Durante la ceguera de la abuela, mamá le leyó toda clase de libros. En la familia siempre hubo fuerte apego a la letra escrita. Entre literatura más seria, la abuela pedía que le leyera los folletines semanales de Los misterios de París, que eran unas historias contadas a la manera de los capítulos periódicos del inglés Dickens cuyos envíos desde Inglaterra iban a esperar los lectores en los muelles de Nueva York cuando se acercaba el barco que los traía de Europa.

Nunca supe en realidad qué historias se contaban en esos famosos misterios parisinos. Deben haber atrapado poderosamente a los lectores, y en el caso de mi abuela, a los escuchas.

La ceguera, las lecturas, la operación y todos esos episodios familiares sucedieron en Cuba, la dulce, la bella, la tierra esa maravillosa enclavada a medio Mar Caribe a donde muchos españoles fueron a vivir, a que los vientos marinos arrasraran los malos recuerdos de una España que no había podido hacerlos felices.

Cuando nació mi hija pequeña decidí que se llamara Carmen Lucía.
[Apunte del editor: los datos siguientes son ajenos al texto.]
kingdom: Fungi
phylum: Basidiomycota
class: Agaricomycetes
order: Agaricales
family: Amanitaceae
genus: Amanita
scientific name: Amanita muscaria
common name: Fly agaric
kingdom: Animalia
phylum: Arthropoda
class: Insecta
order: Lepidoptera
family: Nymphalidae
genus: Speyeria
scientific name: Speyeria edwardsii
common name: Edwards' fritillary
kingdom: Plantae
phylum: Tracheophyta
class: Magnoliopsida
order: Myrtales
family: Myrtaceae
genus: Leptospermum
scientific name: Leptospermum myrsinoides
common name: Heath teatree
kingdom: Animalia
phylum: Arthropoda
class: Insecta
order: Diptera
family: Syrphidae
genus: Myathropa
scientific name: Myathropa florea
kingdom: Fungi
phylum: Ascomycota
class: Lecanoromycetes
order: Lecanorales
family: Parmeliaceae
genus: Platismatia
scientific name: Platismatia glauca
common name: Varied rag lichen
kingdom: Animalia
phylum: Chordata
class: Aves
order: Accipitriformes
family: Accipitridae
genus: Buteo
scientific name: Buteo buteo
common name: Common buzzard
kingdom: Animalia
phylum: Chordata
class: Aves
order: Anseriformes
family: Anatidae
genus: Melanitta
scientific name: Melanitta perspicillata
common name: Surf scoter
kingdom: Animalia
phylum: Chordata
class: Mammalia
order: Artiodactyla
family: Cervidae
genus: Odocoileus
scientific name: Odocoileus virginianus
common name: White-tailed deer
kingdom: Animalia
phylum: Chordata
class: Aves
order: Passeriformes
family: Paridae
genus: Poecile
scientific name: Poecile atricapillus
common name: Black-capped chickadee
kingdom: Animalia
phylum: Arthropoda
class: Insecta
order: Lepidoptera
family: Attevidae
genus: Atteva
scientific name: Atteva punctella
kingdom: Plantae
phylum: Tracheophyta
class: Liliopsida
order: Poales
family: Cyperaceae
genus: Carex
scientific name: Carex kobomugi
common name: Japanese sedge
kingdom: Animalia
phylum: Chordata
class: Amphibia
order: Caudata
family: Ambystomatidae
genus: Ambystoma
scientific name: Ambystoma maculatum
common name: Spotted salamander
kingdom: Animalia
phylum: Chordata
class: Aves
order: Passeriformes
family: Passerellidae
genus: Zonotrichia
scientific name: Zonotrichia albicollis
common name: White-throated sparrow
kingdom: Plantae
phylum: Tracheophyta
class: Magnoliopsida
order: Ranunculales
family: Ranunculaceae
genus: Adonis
Carmen, para que tuviera de por vida esa ligazón española que me dejaron mi madre y su familia, y que es muy fuerte en mí.

Ella ha proveído esta operación que me ha devuelto la luz prístina e indeclinable, y ahora sé por qué le puse Lucía cuando era una niña que se apresuró a salir de mi vientre un mes antes del término normal, cuando aún no pesaba más allá de cinco libras y media y lo único que le interesaba era dormir.